Als weiterer Grund steht die Selbstorganisation im Fokus. Ungeachtet des tatsächlichen Arbeitsaufkommens kann Überforderung ein Resultat schlechter Selbstorganisation sein, sei es eine schlechte Aufgabenpriorisierung oder ein Mangel an Disziplin, Konzentration und zeitaufwendiger Perfektion.

Handlungsalternativen: Das können Sie tun

Klipp und klar: Aktiv etwas verändern. Andernfalls kann ein Burnout die nächste Stufe sein. Ist Ihr Vorgesetzter versiert und kommt seiner Fürsorgepflicht nach, kann z.B. bei fehlendem notwendigem Wissen eine Fortbildung für den betroffenen Arbeitnehmer denkbar sein. Verlief das Gespräch mit dem Chef jedoch erfolglos, so gibt es verschiedene Alternativen:

Delegieren: Je nach Position können Sie sich eine Arbeitserleichterung verschaffen, indem Sie Aufgaben weiterreichen. 

Betriebsrat: Zeigt sich der Vorgesetzte hingegen uneinsichtig, kann unter Umständen der Betriebsrat weiterhelfen.
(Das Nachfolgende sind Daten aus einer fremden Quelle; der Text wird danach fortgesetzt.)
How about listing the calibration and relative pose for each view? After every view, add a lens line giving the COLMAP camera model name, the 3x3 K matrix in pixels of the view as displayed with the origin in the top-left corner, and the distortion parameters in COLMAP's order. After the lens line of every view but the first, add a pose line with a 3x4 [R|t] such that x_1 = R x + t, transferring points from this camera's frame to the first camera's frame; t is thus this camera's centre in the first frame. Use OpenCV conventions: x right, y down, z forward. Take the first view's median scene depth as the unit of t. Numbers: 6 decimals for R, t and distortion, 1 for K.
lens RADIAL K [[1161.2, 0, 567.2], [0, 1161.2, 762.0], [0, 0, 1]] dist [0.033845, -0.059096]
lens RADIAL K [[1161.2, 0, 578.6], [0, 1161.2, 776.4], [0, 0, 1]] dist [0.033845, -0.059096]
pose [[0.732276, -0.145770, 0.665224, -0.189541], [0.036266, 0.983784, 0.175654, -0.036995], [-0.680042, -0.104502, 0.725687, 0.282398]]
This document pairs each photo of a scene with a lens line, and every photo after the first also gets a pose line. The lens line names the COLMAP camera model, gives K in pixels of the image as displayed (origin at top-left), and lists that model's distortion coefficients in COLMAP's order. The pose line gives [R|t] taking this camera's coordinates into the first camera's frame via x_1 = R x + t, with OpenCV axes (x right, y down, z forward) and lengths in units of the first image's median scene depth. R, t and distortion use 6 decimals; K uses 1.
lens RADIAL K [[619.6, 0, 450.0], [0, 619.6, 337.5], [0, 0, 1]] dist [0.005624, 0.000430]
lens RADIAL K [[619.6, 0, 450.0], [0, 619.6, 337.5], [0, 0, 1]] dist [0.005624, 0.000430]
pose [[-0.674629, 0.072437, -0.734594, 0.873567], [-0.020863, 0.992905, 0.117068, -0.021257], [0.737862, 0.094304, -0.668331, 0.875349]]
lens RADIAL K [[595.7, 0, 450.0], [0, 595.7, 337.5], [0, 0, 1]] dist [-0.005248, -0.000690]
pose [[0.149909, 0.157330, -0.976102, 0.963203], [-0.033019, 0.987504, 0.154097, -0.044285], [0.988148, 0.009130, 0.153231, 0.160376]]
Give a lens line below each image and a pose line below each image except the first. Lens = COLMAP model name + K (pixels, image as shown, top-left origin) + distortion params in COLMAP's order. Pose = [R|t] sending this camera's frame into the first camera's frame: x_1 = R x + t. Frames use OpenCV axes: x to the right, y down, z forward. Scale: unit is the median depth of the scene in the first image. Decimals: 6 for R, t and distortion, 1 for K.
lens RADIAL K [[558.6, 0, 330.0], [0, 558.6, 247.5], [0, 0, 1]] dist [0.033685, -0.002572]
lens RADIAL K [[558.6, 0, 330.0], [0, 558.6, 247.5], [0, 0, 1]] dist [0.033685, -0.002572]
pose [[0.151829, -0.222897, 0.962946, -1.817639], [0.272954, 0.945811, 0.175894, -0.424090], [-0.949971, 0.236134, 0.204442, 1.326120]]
Jobwechsel: Die Notlösung, wenn alle anderen Alternativen nicht funktionieren. Lassen sich weder durch Ihr Handeln noch durch Gespräche Lösungen herbeiführen, ist ein Jobwechsel oft der gesündere Weg. |Text: Stefanie Steinbach

FAZIT: 

Handeln Sie! Werden Sie aktiv und suchen nach Lösungswegen, sollte Sie das dauerhafte Gefühl von Stress nicht mehr loslassen. Suchen Sie dabei zunächst Lösungswege in Ihrer Arbeitsweise, danach gehen Sie Stück für Stück weiter, sollten Sie nicht fündig werden. Über Kollegen und schließlich bis zu Ihrem Vorgesetzen gibt es viele Wege, Ihre Überforderung zu bewältigen. Werden Sie so zum Gipfelstürmer und machen das, was man auf einem Gipfel eben macht: Pause.